Peut-on être licencié pour avoir témoigné contre son employeur ?


 


Non, a répondu la Cour de cassation, consacrant la « liberté fondamentale de témoigner ». Selon la Haute juridiction, un licenciement prononcé en raison d'une attestation produite par un salarié doit être annulé, sauf à prouver la mauvaise foi. Cass.soc.29.10.13, P n°12-22447.
Un salarié a été licencié après avoir rédigé une attestation en faveur d’un collègue (et ami), dans le litige qui l'opposait à l’employeur. Ce dernier reprochait audit collègue certains propos. Son ami, présent lors des faits, a décidé de témoigner en sa faveur et s’en est même ouvert à ses autres collègues au sein de l’entreprise, ne faisant donc pas mystère de son opposition à l’employeur dans cette affaire.
A la suite de quoi, l’employeur a décidé de licencier ce « témoin gênant », en se fondant sur son attestation et sa prise de position publique, qu’il estimait constitutifs d’un manquement à l’obligation de loyauté, dont est tenu tout salarié.
Le salarié, auteur du témoignage, a saisi la justice d’une demande de réintégration en raison de la nullité de son licenciement[1], prononcé selon lui en violation de deux libertés fondamentales : le droit à un procès équitable et la liberté d’expression[2].
En appel, les juges du fond ont donné raison à l’employeur. Selon eux, le licenciement n’a pas été prononcé en raison de l’attestation produite, mais de son caractère mensonger, ainsi que de la publicité qui lui a été donnée par le salarié (lequel en avait informé ses collègues).
Toutefois, dans un arrêt du 29 octobre dernier, la Cour de cassation désapprouve cette solution: « en raison de l’atteinte qu’il porte à la liberté fondamentale de témoigner, garantie d’une bonne justice, le licenciement prononcé en raison du contenu d’une attestation délivrée par un salarié au bénéfice d’un autre est atteint de nullité, sauf mauvaise foi de son auteur ». Or, en l’espèce, le caractère mensonger de l’attestation n’était pas établi.
La Haute juridiction donne un caractère solennel à sa solution en visant la convention européenne des droits de l'Homme [3]. Si le droit de témoigner contre son employeur était jusqu’à présent, expressément protégé dans des cas bien précis (harcèlement, discrimination…), le voilà maintenant érigé au rang de liberté fondamentale, supplantant l’obligation de loyauté découlant du contrat de travail. A condition toutefois, d’être de bonne foi…

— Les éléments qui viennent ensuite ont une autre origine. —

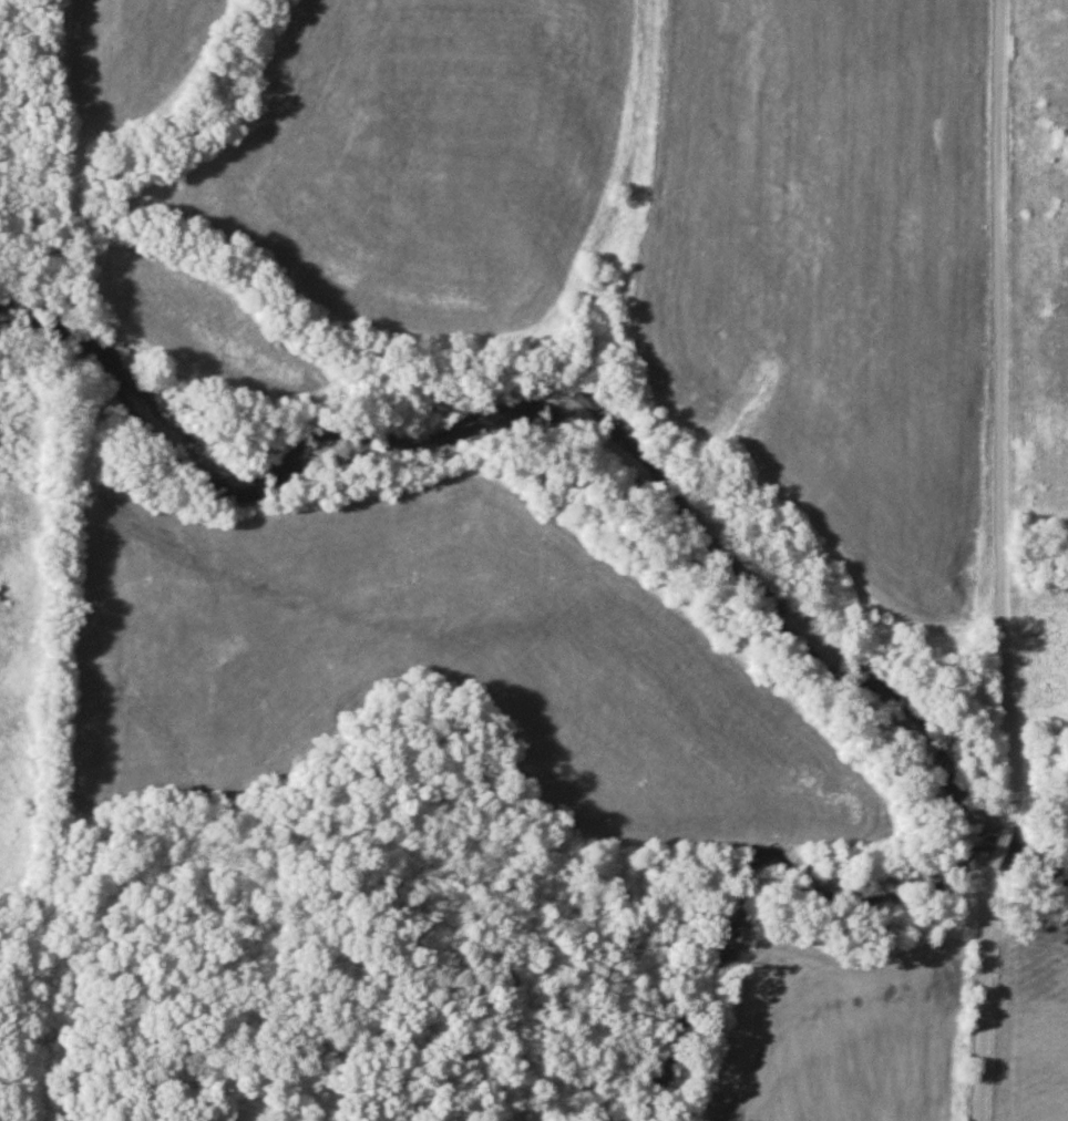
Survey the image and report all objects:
river: (596, 413)
road: (999, 418)
road: (1000, 850)
road: (983, 992)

[1] Depuis un arrêt de 2001, tout licenciement prononcé en violation d’une liberté fondamentale est nul : cass.soc.13.03.01, Bull.civ., V, n°87.
[2]En effet, la Convention européenne de sauvegarde des droits de l’homme et des libertés fondamentales protège le droit à un procès équitable, dont la liberté de témoigner et de recueillir des témoignages (article 6, §3, d) est une composante, et garantit également la liberté d’expression (article 10).
[3] Convention européenne de sauvegarde des droits de l’homme et des libertés fondamentales.